Any paramedic will tell you of the many calls that frustrate us for they are not satisfying, meet the definition of an emergency, or necessitate dealing with unsavory people. However, depending on your call volume and luck, I will experience one of those calls that remind me why I love my job.
My partner and I were dispatched for a diabetic problem and came upon this very well kept house on a well kept block but only 2-3 blocks from a subsidized housing development. We first encountered a young boy, approximately aged 9, standing at the front door crying...his mother and he had crossed the street when they noticed that the elderly woman who lived across the street had left her front door wide open. Being the summer, doing so was not uncommon but it was past 9 PM and she should have been asleep with her house secured. Inside they had found their 80 year old neighbor in an altered mental status, pale - approaching white despite her african american ethnicity and diaphoretic - cold sweats. She was not speaking but mumbling incoherently and was slumped in the hallway of her house being supported by the neighbor who found her.
To any EMS provider, her presentation was a classic hypoglycemic - low blood sugar levels that result in a shock mimicking presentation. If uncorrected, this condition could be fatal but for many diabetics, this is a relatively common occurrence. Controlling sugar levels with insulin and other diabetes drugs against food intake, environmental stressors and metabolism can be like attempting to conduct a large symphony. One misplaced note can mess up the whole process. However, treating her is a simple process and among the easiest patients we treat.
To this child, she must have looked like the embodiment of death or dying. In fact, if she was in cardiac arrest, she probably would have looked better for she would have been still. Altered, pale, sweaty and mumbling, she was scary and ghost like.
With the boy crying and his mother managing to remain a relative calm for him, my partner and I quickly went to work. A quick check of her vital signs revealed a blood sugar of 20 (normal is 80) and no other pertinent findings. Though it is possible for diabetic shock to mask other conditions, correction of the low sugar level allows us to assess for other illnesses. The process is simple, insert an IV and push 25 g of Dextrose 50. However, I blew her veins twice (essentially missed). Though we carry an alternative drug to IV medication, I gave it a third try and succeeded! Pushing the dextrose over 2-3 minutes, the patient's skin dried, her color improved and she regained a normal mental status. Embarrassed at her condition she profusely thanked us, ate the sandwich we had directed the neighbor to make, and politely refused transport to the hospital. We assisted her to the bedroom to sit on the bed.

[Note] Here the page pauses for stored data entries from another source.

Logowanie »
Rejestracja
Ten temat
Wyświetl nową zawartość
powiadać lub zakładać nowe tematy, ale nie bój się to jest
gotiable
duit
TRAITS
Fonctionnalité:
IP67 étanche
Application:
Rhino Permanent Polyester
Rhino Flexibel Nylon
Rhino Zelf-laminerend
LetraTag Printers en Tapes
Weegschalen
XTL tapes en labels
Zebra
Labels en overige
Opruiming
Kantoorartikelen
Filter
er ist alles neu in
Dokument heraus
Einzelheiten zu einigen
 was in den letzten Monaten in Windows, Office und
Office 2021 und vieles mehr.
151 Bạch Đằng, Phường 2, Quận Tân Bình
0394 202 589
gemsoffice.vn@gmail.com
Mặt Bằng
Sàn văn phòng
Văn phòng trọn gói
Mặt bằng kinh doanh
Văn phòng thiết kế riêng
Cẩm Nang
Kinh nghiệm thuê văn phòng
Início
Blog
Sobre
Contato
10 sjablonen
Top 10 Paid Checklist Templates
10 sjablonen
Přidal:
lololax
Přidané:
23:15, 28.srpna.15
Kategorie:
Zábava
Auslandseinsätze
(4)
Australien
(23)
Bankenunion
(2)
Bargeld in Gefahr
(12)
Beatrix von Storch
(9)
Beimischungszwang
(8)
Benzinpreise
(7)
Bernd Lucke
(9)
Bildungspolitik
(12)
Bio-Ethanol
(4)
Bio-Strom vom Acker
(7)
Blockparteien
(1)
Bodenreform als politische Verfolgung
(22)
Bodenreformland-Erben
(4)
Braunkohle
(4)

As I began the paperwork to allow for her to refuse transport since on reassessment there were no pertinent findings, my partner began cleaning up the mess we (or I) had made from treating her (and missing twice - still a sore point for me). Only then did he notice that the boy had watched us the whole time and now had a huge smile on his face. No longer crying, my partner initiated a conversation with him and covered the standard questions adults ask children. When he asked what the kid wanted to be when he grew up, the boy replied that he had always wanted to be a firefighter, but now he wanted to be an ambulance man.
The patient had been routine, the call unremarkable and the solution simple and easy. Despite my frustration at missing her veins twice, I had succeeded and to this child, most likely, appeared to resurrect her astounding him.
On this call, it was not the patient who reminded me why I love my job (even though she was a sweet lady and former school teacher) but the young boy. Convincing him by our actions that perhaps medicine would be a worthwhile career reminds me why I do it.